We further understand and agree that such assignment does not include any claims, rights or damages which you may have for compensation, award or settlement from the United States of America or any of its subdivisions or bureaus for loss of equity which you may have sustained resulting from any wrongful or arbitrary use of the power of condemnation.

Said claims, rights or damages for compensation in lieu or (sic) restoration or rehabilitation and for loss of equity are reserved to you and are distinguished from any right to compensation payable by the United States of America as rent for the use and occupancy of the Chimes Building, pursuant to its condemnation proceeding, designated as Civil Action No. 66-CV-483.

Very truly yours,

CITY INVESTING COMPANY

/s/ Howard F. Noonan

HOWARD F. NOONAN

. For example, (see fn. 2 also) the affidavit of Edgar T. Mengarelli, the Receiver of the Chimes Building property, made in support of a motion for an order directing the Clerk to make a rental payment to him, and sworn to on September 22, 1967, contains the following language of interest:

“ * * * on June 14, 1967, there was deposited by the plaintiff with the Clerk of this Court as estimated just compensation for the estates, rights and interest as more particularly set forth in the Declaration of Taking, the Complaint and the Notice of Election to Renew herein, the sum of Seventy-six Thousand Eight Hundred Fifty Dollars (76,850.00), which sum was alleged by the plaintiff to represent the estimated just compensation for said additional taking and for the use of said property for the renewal period beginning July 1, 1967, and ending December 31, 1967.” Affidavit, page 2. and:
“That said deposit made by the plaintiff with the Clerk of this Court on June 14, 1967, constitutes rent for the use and occupancy of the premises described in the Complaint herein and that your deponent, as Receiver as aforesaid, is entitled thereto for the reasons set forth in deponent’s affidavit sworn to April 26, 1967, in support of deponent’s motion to obtain the first deposit, which motion was granted; a true copy of said affidavit of April 26, 1967, is annexed hereto, made a part hereof and marked Exhibit ‘D’.” Affidavit, page 3.
Further, the affidavit requested an order directing payment of “the sum of $44,402.15, being the rent for the use and occupancy .of said premises for the period from July 1, 1967, to October 14, 1967, based upon plaintiff’s estimate of just compensation for the use and occupancy of said premises for the period from July 1, 1967, to December 31, 1967, without prejudice to deponent’s right to have ascertained the just compensation for the taking herein.

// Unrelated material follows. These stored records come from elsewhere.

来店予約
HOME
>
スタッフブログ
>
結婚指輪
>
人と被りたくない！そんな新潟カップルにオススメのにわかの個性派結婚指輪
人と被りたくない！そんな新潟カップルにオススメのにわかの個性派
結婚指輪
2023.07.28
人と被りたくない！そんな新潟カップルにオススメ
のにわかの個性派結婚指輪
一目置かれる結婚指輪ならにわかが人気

Dated: September 22, 1967.” Affidavit, page 4.

. See footnote 4, supra.

. That clause reads as follows:

20. The party of the second part for themselves, their heirs, legal representatives, successors and assigns, does hereby assign to said party of the first part, its heirs, legal representatives, successors and assigns any and all awards heretofore made and hereafter to be made to the present and all subsequent owners of the mortgaged premises, including any award and awards for change of grade of any street affecting said mortgaged premises, and said party of the first part, its heirs, legal representatives, successors and assigns is hereby authorized and empowered to collect and receive such award and awards and to give proper receipts and acquittances therefor, and to apply the same toward the payment of the amount owing on said bond and mortgage, notwithstanding the fact that the amount owing on said bond and mortgage may not then be due and payable, and said party of the second part for themselves, their heirs, legal representatives, successors and assigns covenants and agrees with said party of the first part, its heirs, legal representatives, successors and assigns upon request to make, execute and deliver any and all assignments and other instruments sufficient for the purpose of assigning said award and awards to the holder of said bond and mortgage, free, clear and discharged of any encumbrances of any kind or nature whatsoever.